24 August 2020
Legislation and regulation of genome-edited crops is evolving rapidly across the globe to adapt to and keep pace with the new technology.
Genome-editing is a revolution for plant science, agriculture and innovation. The ability to easily and quickly produce plants with precise, targeted changes is a game-changer for the entire agricultural sector.
A recent report* compares the way countries have adapted their biosafety legislation to this emerging tool. The Southern Hemisphere, with the exception of New Zealand, has taken a science-led and future-facing approach. Argentina was the first country in 2015 to declare that genome-edited crops would not be regulated if they do not contain foreign DNA. This was followed by Chile, Brazil and Columbia.
In Australia, genome-editing applications that do not use a DNA template to guide the repair are now excluded from regulation, a first step towards futureproofing our regulations.
In contrast in Europe, the EU Court of Justice declared in 2018 that all genome-edited organisms are genetically modified and must continue to be regulated as such.

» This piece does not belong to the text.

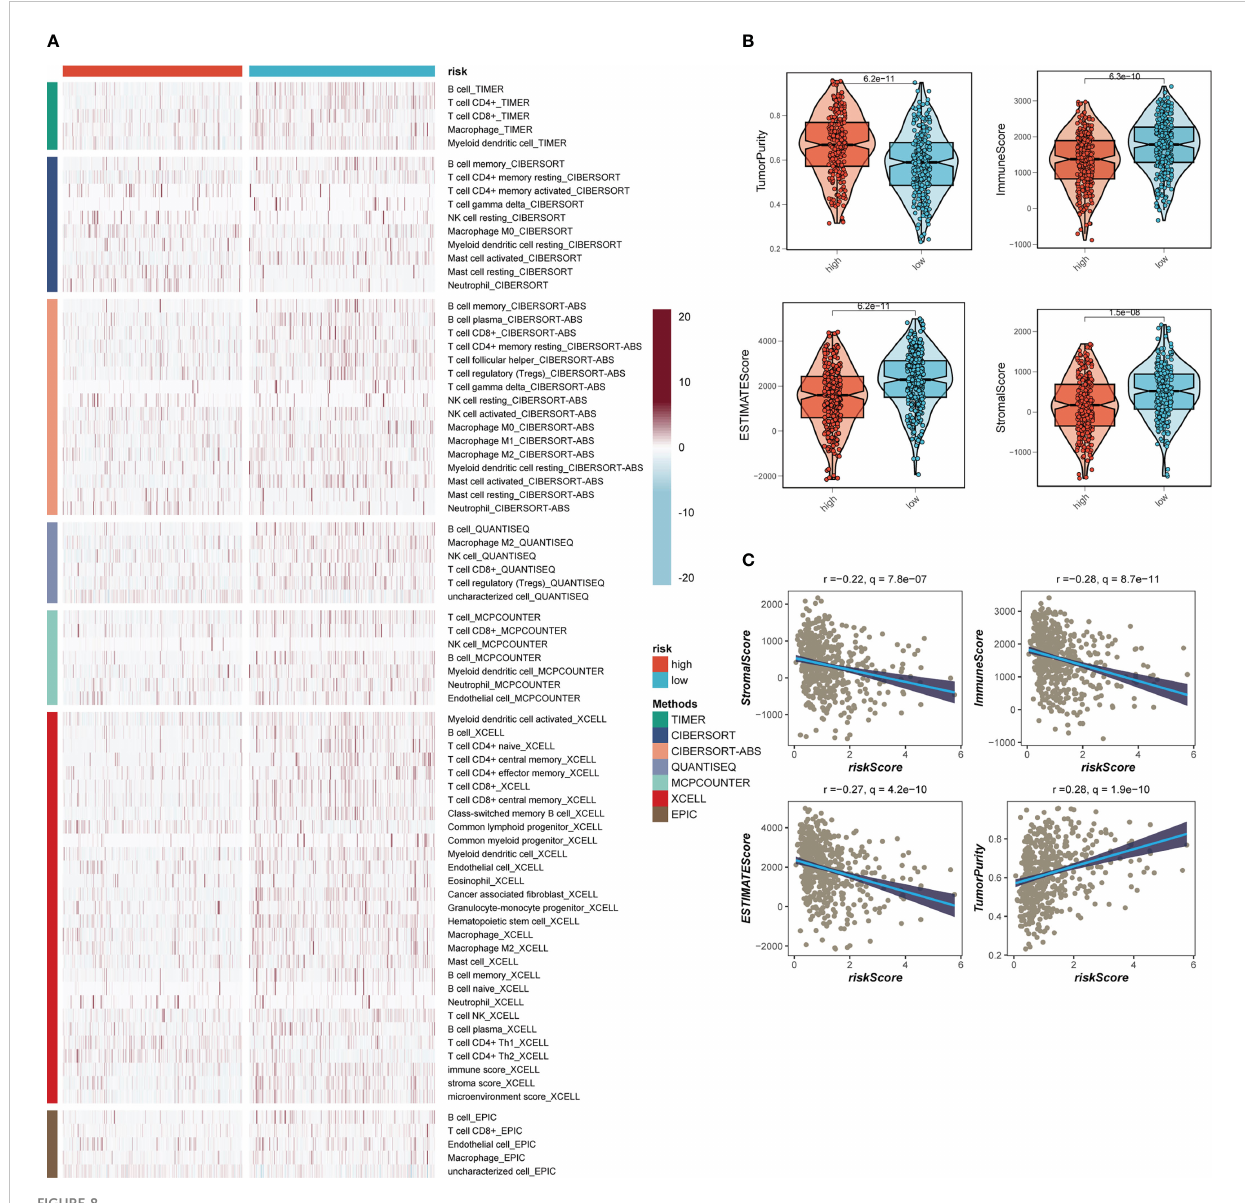
FIGURE 8 Analysis of immune in fi ltration. (A) Seven algorithms assess differences in immune in fi ltration status between different risk groups. (B) The violin plot demonstrated the difference in Stromal Score, Immune Score, ESTIMATE Score, and tumor purity calculated using the ESTIMATE algorithm between the two risk subgroups. (C) The correlations in Stromal Score, Immune Score, ESTIMATE Score, and tumor purity calculated using the ESTIMATE algorithm between the two risk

This decision has had a profoundly negative impact on researchers and farmers, locking them out of technological advances. In response, several agricultural companies have moved their breeding programs out of Europe. Governments such as Switzerland, Norway and the UK are considering new laws to ease approval for genome-edited products.
The development of new policies for genome-editing crops is an important and encouraging step for innovation and the plant science sector. Evidence-based regulatory systems will lead to the development of a wider range of products and benefits for global agriculture.